What really happens at the border, from an article by Ginger Thompson in the NYT:

Looking out at the vast parched landscape ahead, Mr. Espindola, a coffee farmer, talked about the poverty he had left behind, and said: "Our damned government forces us to leave our country because it does not give us good salaries. The United States forces us to go this way."

The bold lettering is mine. Then:

A couple miles down the road, two sunburned men, their clothes tattered and their lips severely chapped, look the image of needy. Raúl Calderón, 60, and his 22-year-old son Samuel, had been walking in the desert heat for four days.

Natives of the western Mexican state of Michoacán, they said they had been abandoned by the smuggler — known among immigrants here as "coyotes" — they had hired on the second day of their journey.

On the third night, the men said, they lost track of the 10 other people traveling with them in the darkness. And by the fourth morning, they had run out of food and water.

"Our government has forgotten about us," the father said. Then nodding toward his son, he added, "Each generation stays as poor as the last."

So I ask: why should the US government shoulder this burden alone? Is anybody asking what can Mexico do to stop the influx of poor, desperate people into this country? Or rather what can both the US and Mexico do to try to raise the standard of living in Mexico? Or to try to give the inflexible, hierarchical Mexican society at least some upward mobility? They certainly have agreed to keep wages substandard for Mexican citizens. Mexico is a tremendously wealthy country. The abysmal disparity between the haves and have nots could be gradually narrowed. Except no one wants to do that. And as long as things do not improve for the forgotten in Mexico, you can build a fortress around this nation, they will keep on risking their lives for a better life on this side.

On the Mexican side of the border, where remittances have become the second-largest source of income after oil, Mexican immigration agents said they felt helpless in stopping the immigrants, even though the law prohibits citizens from leaving through unofficial ports.

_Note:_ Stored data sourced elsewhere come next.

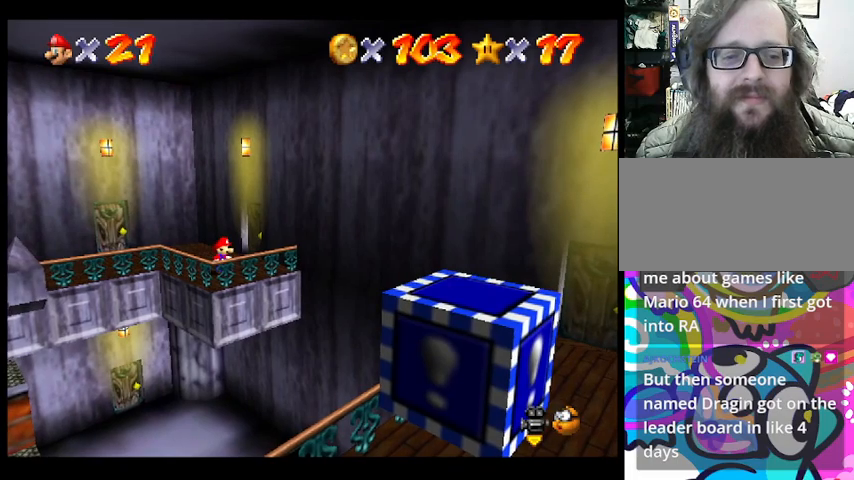
{"buttons": [], "left_stick": "up-right", "events": [[67, "left_stick", "up-right"]]}
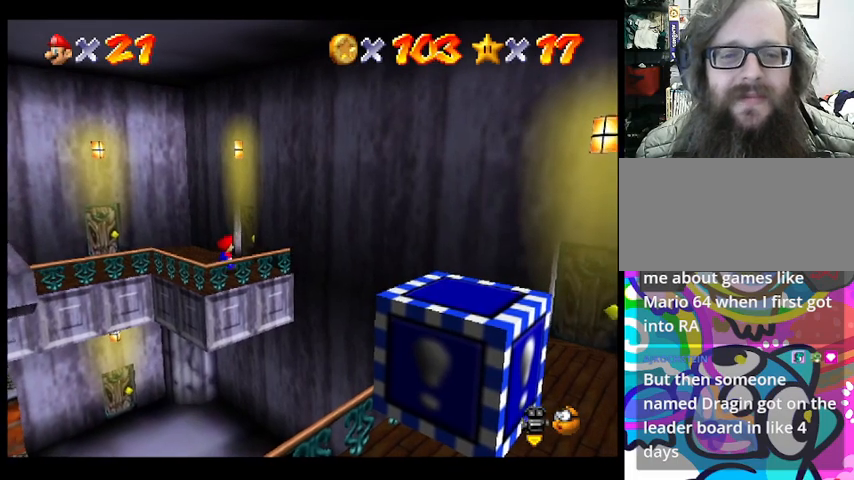
{"buttons": [], "left_stick": "up", "events": [[333, "left_stick", "up"]]}
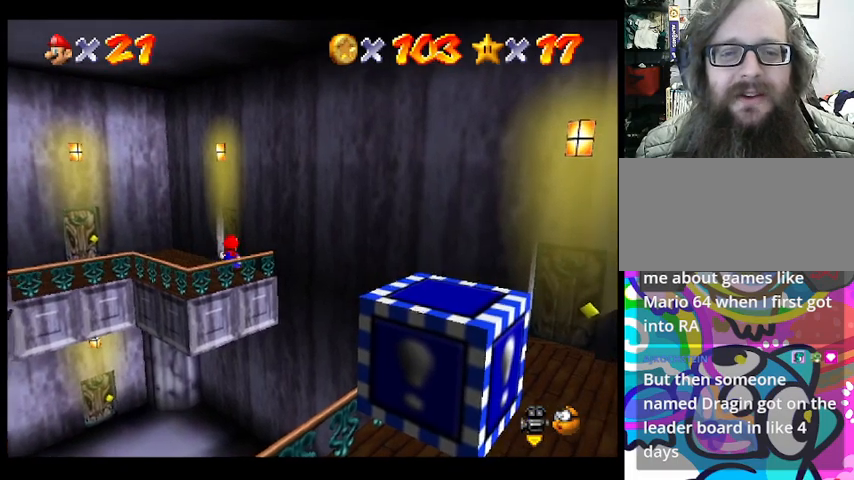
{"buttons": [], "left_stick": "up", "events": []}
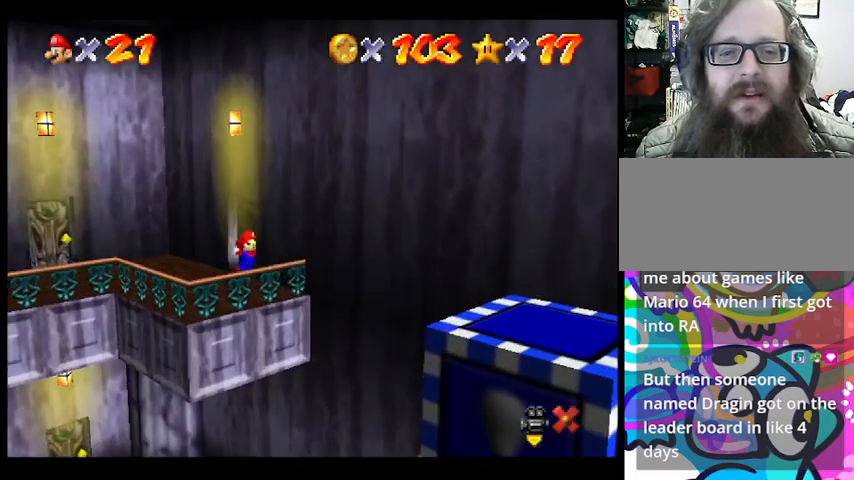
{"buttons": [], "left_stick": "center", "events": [[67, "left_stick", "up-right"], [200, "left_stick", "center"]]}
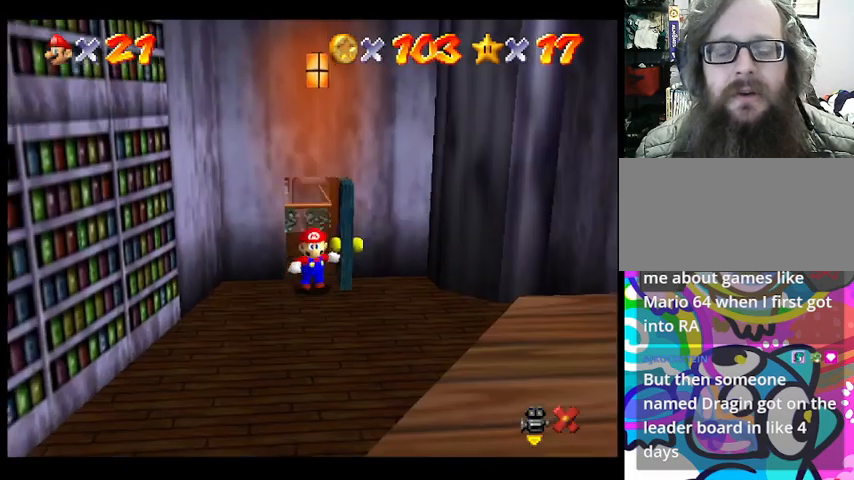
{"buttons": [], "left_stick": "center", "events": []}
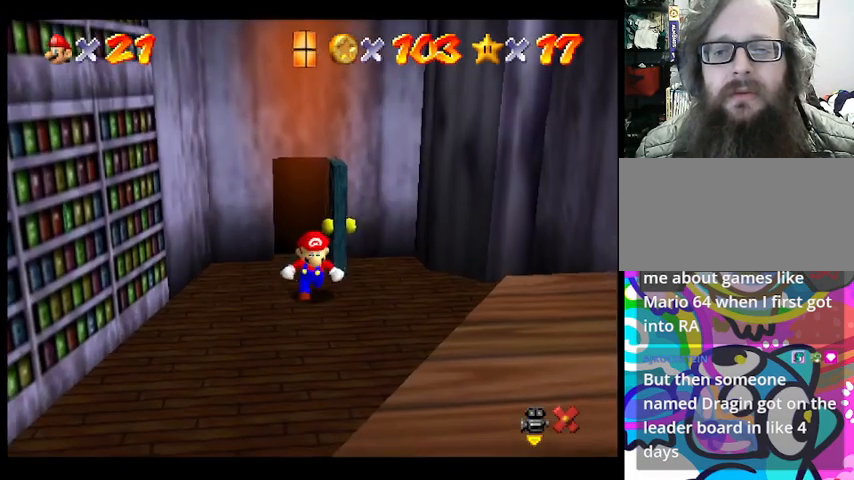
{"buttons": [], "left_stick": "down", "events": [[400, "left_stick", "down"]]}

Bottom line is, the exodus is huge business for the Mexican government. I am surprised that Bush has not exerted more pressure on Mexico to curb the illegal immigration.

Hundreds of people, carrying backpacks and gallon jugs of water, filed into the desert on Thursday. Among them, were Karla and Miguelito, neither one of them more than four feet tall.

In a speech cut short so that the migrants could be on their way before sundown, Mario López, an agent in Grupo Beta, a Mexican government agency that seeks to protect the migrants, advised the men, women and children about the dangers of their illegal journey and advised them of their rights in case they were apprehended by the Border Patrol.

"This is a sad reality," he said. "We hate to see our people leaving this way. But what can we do, except wish them luck."

What can you do? You can start by trying to give them a better life.


  1. Anonymous5:01 PM

    If they want to be here, then do it legally. I'm fed up with the crying and wynin about how poor they are.thats not my fault. It's their own backyards fault. the scum needs to lay in their own waste and not ask ME to clean their toilets.Prez. Bush can lick my balls. He's WORTHLESS. WHEN WILL PEOPLE WAKE UP AND REALIZE THE PROBLEMS MEHEEKO HAS MADE FOR THEMSELVES.They need to kick their govornments ass and take CONTROL of the situation. But they're too SPINDELESS to do that.I don't feel sorry for their stinking asses and they can rot in hell.

  2. Anonymous, I wonder how much you're worth. With your abysmal spelling and grammar, you probably never even finished high school. You sound like you flip burgers at some foul-smelling joint and have bad teeth. Ugh.